Магура ловил обрывки разговоров:
— Это было бесподобно, господа. Ну чистым соловьем заливался. Поднаторел, что ни говорите, в речах. Такую картину нарисовал, что умирать не хочется.
— Это вы, любезный, про Пуришкевича?
— Про него-с. Имел удовольствие слушать его лекцию «Россия вчера, сегодня и завтра». Все возвернется, по его словам, на круги своя, и с большевистской чумой будет покончено раз и навсегда.

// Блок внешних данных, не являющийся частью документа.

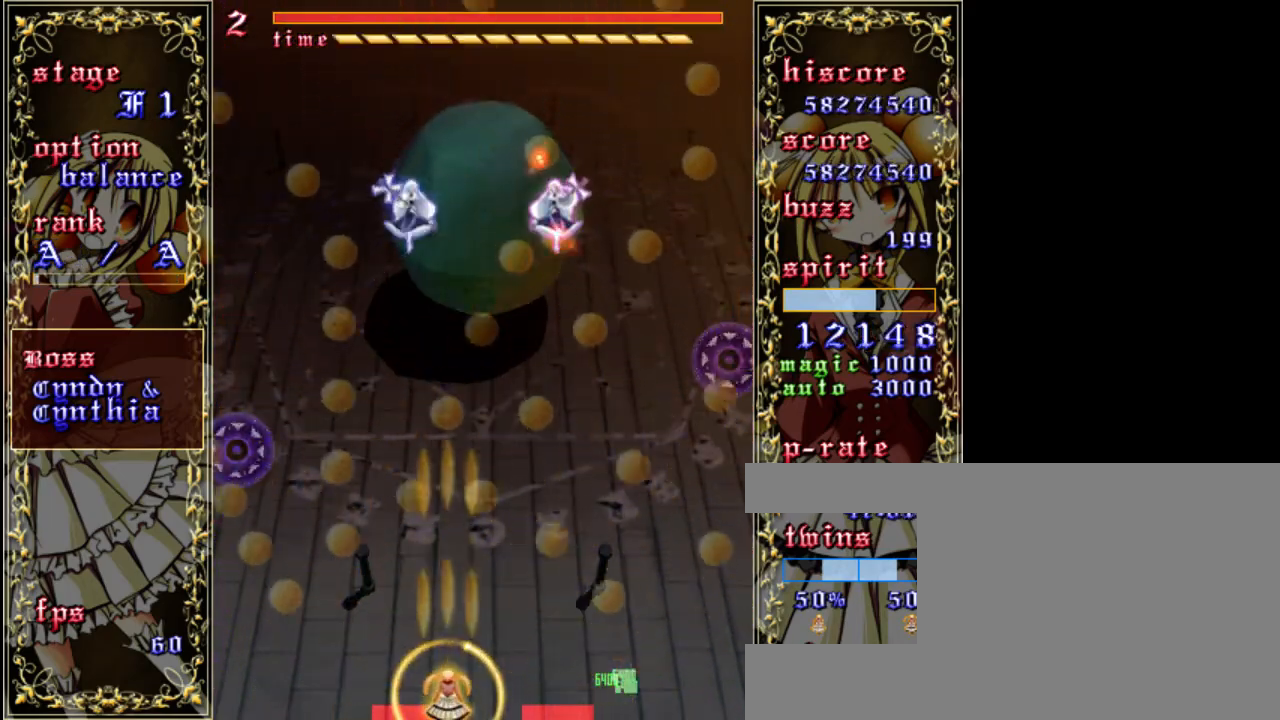
{"keys": ["shift", "z"], "events": [[50, "right", "down"], [83, "right", "up"], [150, "down", "down"], [283, "left", "down"], [317, "down", "up"], [450, "left", "up"], [483, "shift", "down"]]}
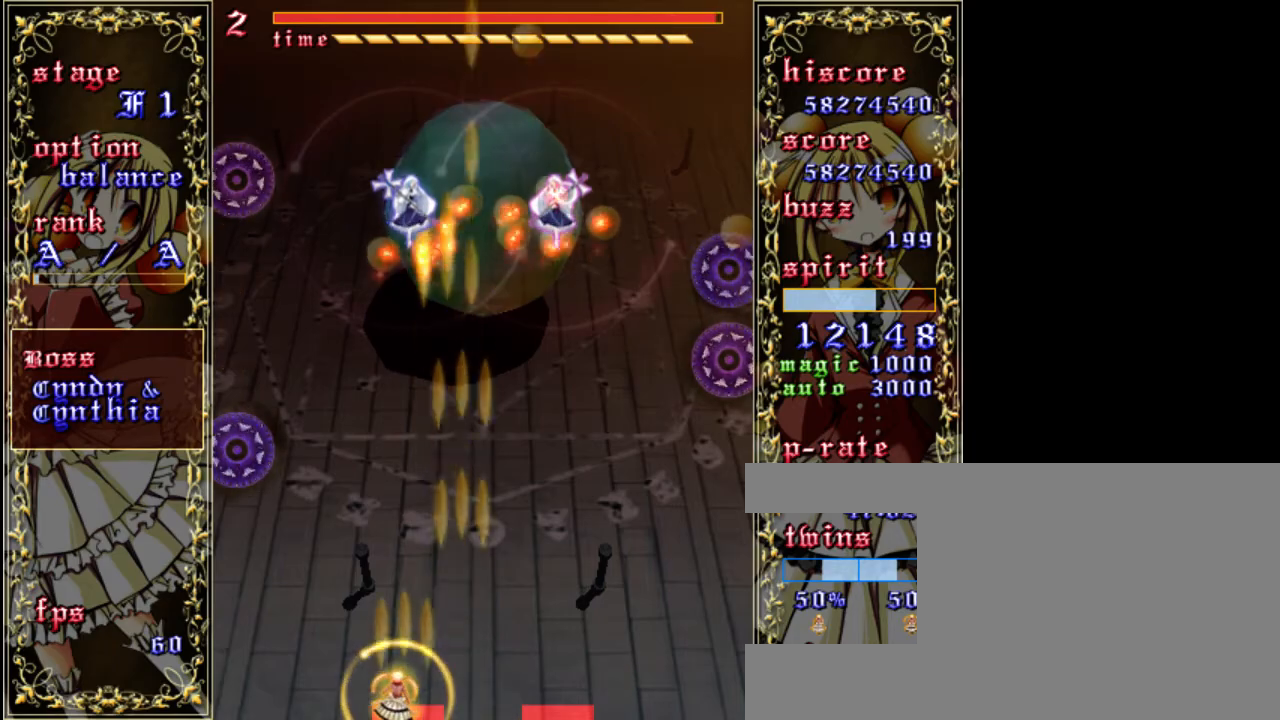
{"keys": ["down", "shift", "z"], "events": [[283, "down", "down"]]}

— Он остался главой «Союза русского народа»?
— Чего не знаю — того не знаю, врать не буду…
— Лесопромышленники внесли в фонд нашей доблестной армии пять миллионов! Каково? Размах, скажу вам!
— Ляхов-то — атаман войска Астраханского — в ресторации «Столичные номера» намедни чуть всех не перестрелял!
— А все чрезмерное возлияние!
— Как стеклышко трезвым был, вот те крест! С князем Тундутовым схлестнулся! Раздор промеж них произошел из-за калмыцких земель. Ляхов за пистолет схватился, а князь, не будь глуп, хлясть в него вином из бокала. Чуть до рукопашной не дошло. Хорошо — разняли…
— На бирже снова фунты в цене подскочили. А как американцы наедут — тогда, считай, доллары цениться начнут…
Магура провел рукой по дну столика. Шифрованное донесение для Реввоенсовета 11-й армии было на месте, там, где Николай оставил его вчера.
«Не пришел, — подумал Магура. — Видно, что-то задержало курьера в пути. А может, не смог перейти линию фронта?»
Он тут же отогнал от себя такое нелепое по всем статьям предположение: не станут в штабе Реввоенсовета посылать в Царицын неопытного курьера. Выбрали несомненно такого, кто, как говорится, сквозь игольное ушко пройдет, ни разу не оступится и сделает все от него зависящее, чтобы нужные позарез сведения о планах Кавказской армии, уязвимых местах ее обороны были своевременно доставлены по адресу.